Une année 2025 catastrophique pour la direction

L'année 2025 restera dans les annales de Nestlé comme l'une des plus tumultueuses de son histoire. Le 1er septembre 2025, le groupe a annoncé le licenciement avec effet immédiat de son CEO Laurent Freixe, après seulement un an de mandat. Motif officiel : une relation amoureuse non déclarée avec une collaboratrice subordonnée, violation du code de conduite interne.

Cette explication a bon dos. La réalité est plus prosaïque : durant son année à la tête du groupe, l'action Nestlé a perdu 17% de sa valeur. Si le cours avait progressé d'autant au lieu de chuter, nul doute que la "relation amoureuse" aurait été traitée différemment. Les investisseurs ne s'y sont pas trompés : l'action a immédiatement baissé de 2% supplémentaires à l'annonce du licenciement, signe d'une confiance érodée dans la gouvernance du groupe.

C'est le deuxième CEO licencié en un an, après Mark Schneider écarté en septembre 2024 pour sous-performance. Cette instabilité managériale sans précédent pour un groupe réputé pour la stabilité de ses dirigeants inquiète les marchés. Les analystes de JPMorgan notent que cette succession de changements sans processus de recherche externe approfondi laisse l'impression d'une entreprise qui cherche sa direction, incapable d'aligner son conseil d'administration, sa direction et ses actionnaires sur une stratégie cohérente.

Le nouveau CEO, Philipp Navratil, ancien patron de Nespresso, hérite d'une situation difficile. Sur cinq ans, l'action Nestlé a perdu 30% de sa valeur, sous-performant nettement ses pairs européens.
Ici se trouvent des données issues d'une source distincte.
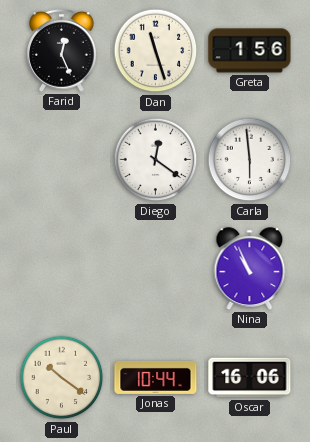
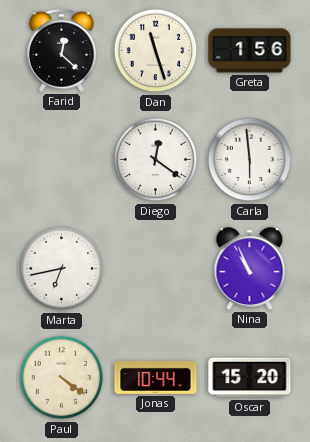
Farid: 12:26 -> 12:22
Marta: none -> 6:43
Paul: 10:21 -> 4:21
Oscar: 16:06 -> 15:20
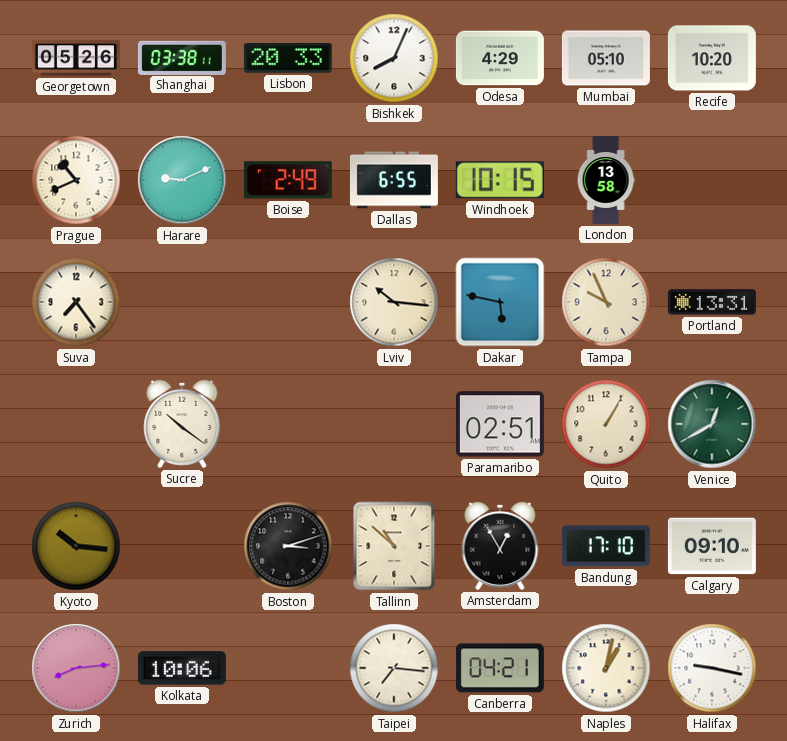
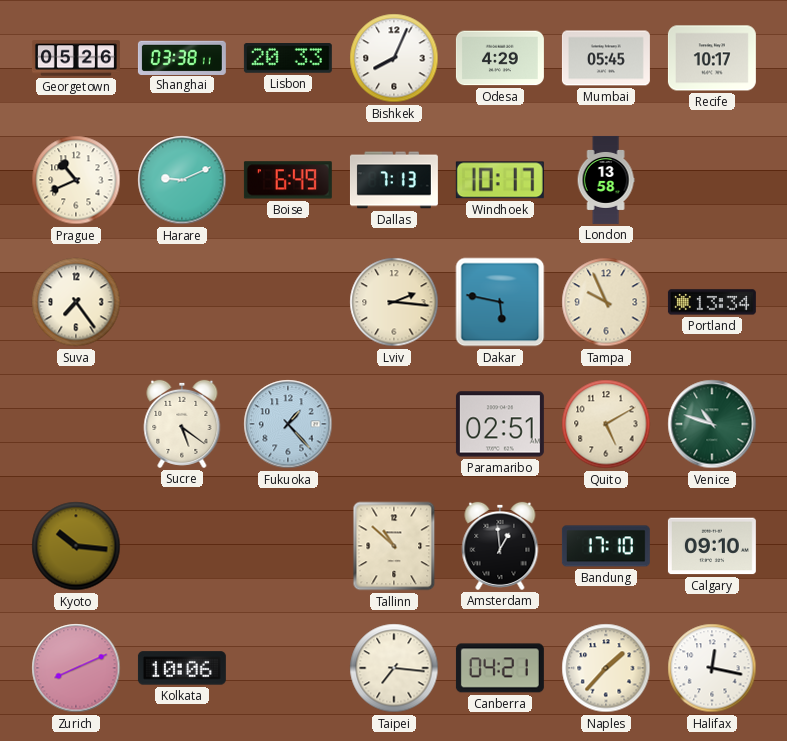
Mumbai: 05:10 -> 05:45
Recife: 10:20 -> 10:17
Boise: 2:49 -> 6:49
Dallas: 6:55 -> 7:13
Windhoek: 10:15 -> 10:17
Lviv: 10:16 -> 2:16
Portland: 13:31 -> 13:34
Sucre: 10:21 -> 5:21
Fukuoka: none -> 1:23
Quito: 1:05 -> 5:10
Venice: 12:40 -> 10:48
Boston: 3:12 -> none
Amsterdam: 12:55 -> 12:59
Zurich: 8:14 -> 8:11
Naples: 1:02 -> 1:37
Halifax: 9:17 -> 12:17
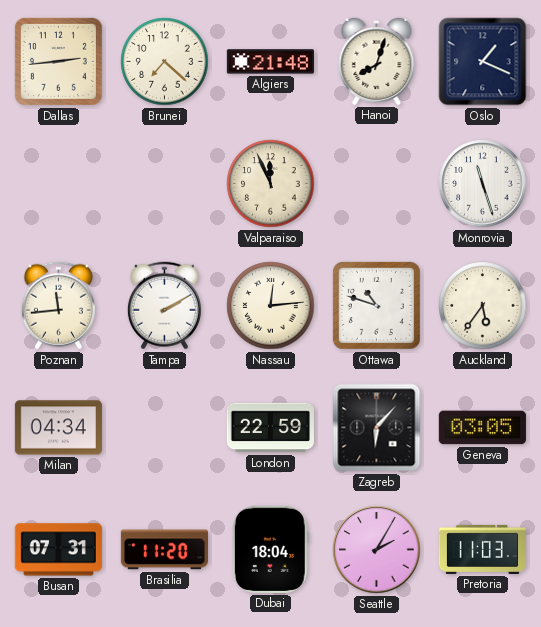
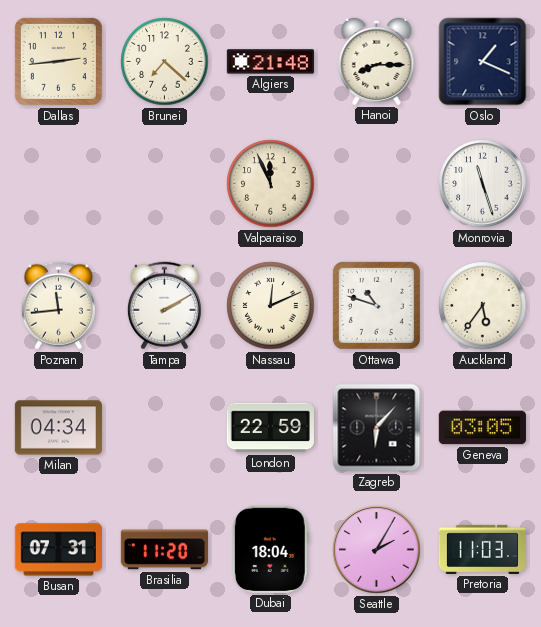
Hanoi: 8:03 -> 8:15
Nassau: 12:14 -> 12:11
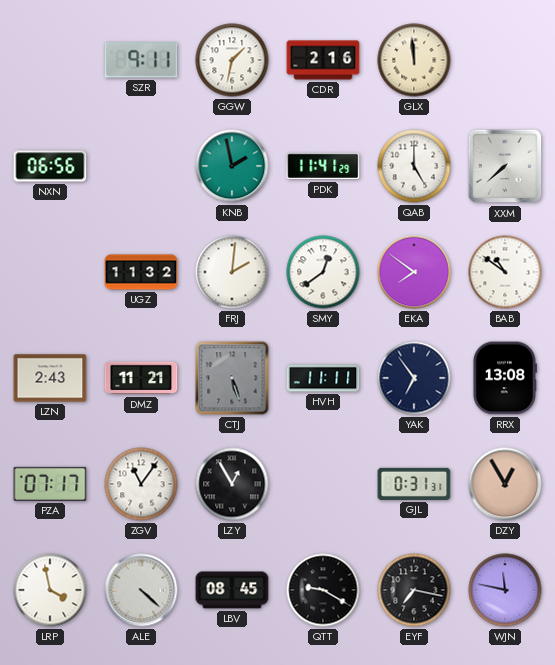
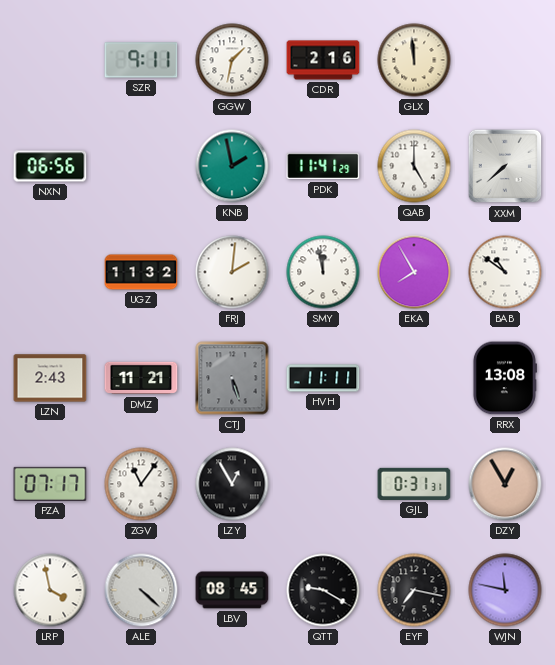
SMY: 12:39 -> 11:58
EKA: 7:51 -> 7:55
YAK: 6:54 -> none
Scandales sanitaires et judiciaires

Comme si l'instabilité managériale ne suffisait pas, Nestlé fait face à plusieurs crises majeures :

Les pizzas Buitoni contaminées ont causé la mort de deux enfants en 2022, un drame qui a profondément entaché l'image du groupe.

Le scandale des eaux minérales révélé par Radio France a mis au jour l'utilisation de traitements interdits sur les eaux Perrier, Hépar, Contrex et Vittel. Des enquêtes judiciaires sont en cours à Paris pour "tromperie", visant Nestlé Waters et Sources Alma. L'affaire implique également un possible lobbying auprès du gouvernement français pour obtenir des autorisations illégales.

L'usine de Vergèze qui produit Perrier pourrait même fermer, les autorités sanitaires locales recommandant l'arrêt de la production en raison de la qualité sanitaire dégradée des captages. En avril 2025, Perrier a dû détruire deux millions de bouteilles après la découverte de bactéries d'origine fécale.

Nestlé cherche désormais des partenariats pour son activité eaux, récemment transformée en unité autonome, signe probable d'une volonté de s'en séparer.

Résultats financiers 2024 et TTM : la croissance s'essouffle

Les résultats 2024 et TTM confirment les difficultés du groupe :

Chiffre d'affaires : 91.35 milliards CHF (exercice 2024), en baisse de 1.77% ou 90.54 milliards CHF (TTM), en baisse de 1.32%. La croissance organique s'établit à seulement 2.2%, très loin des 7.2% de 2023. La croissance interne réelle (volume) n'atteint que 0.8% sur l'année.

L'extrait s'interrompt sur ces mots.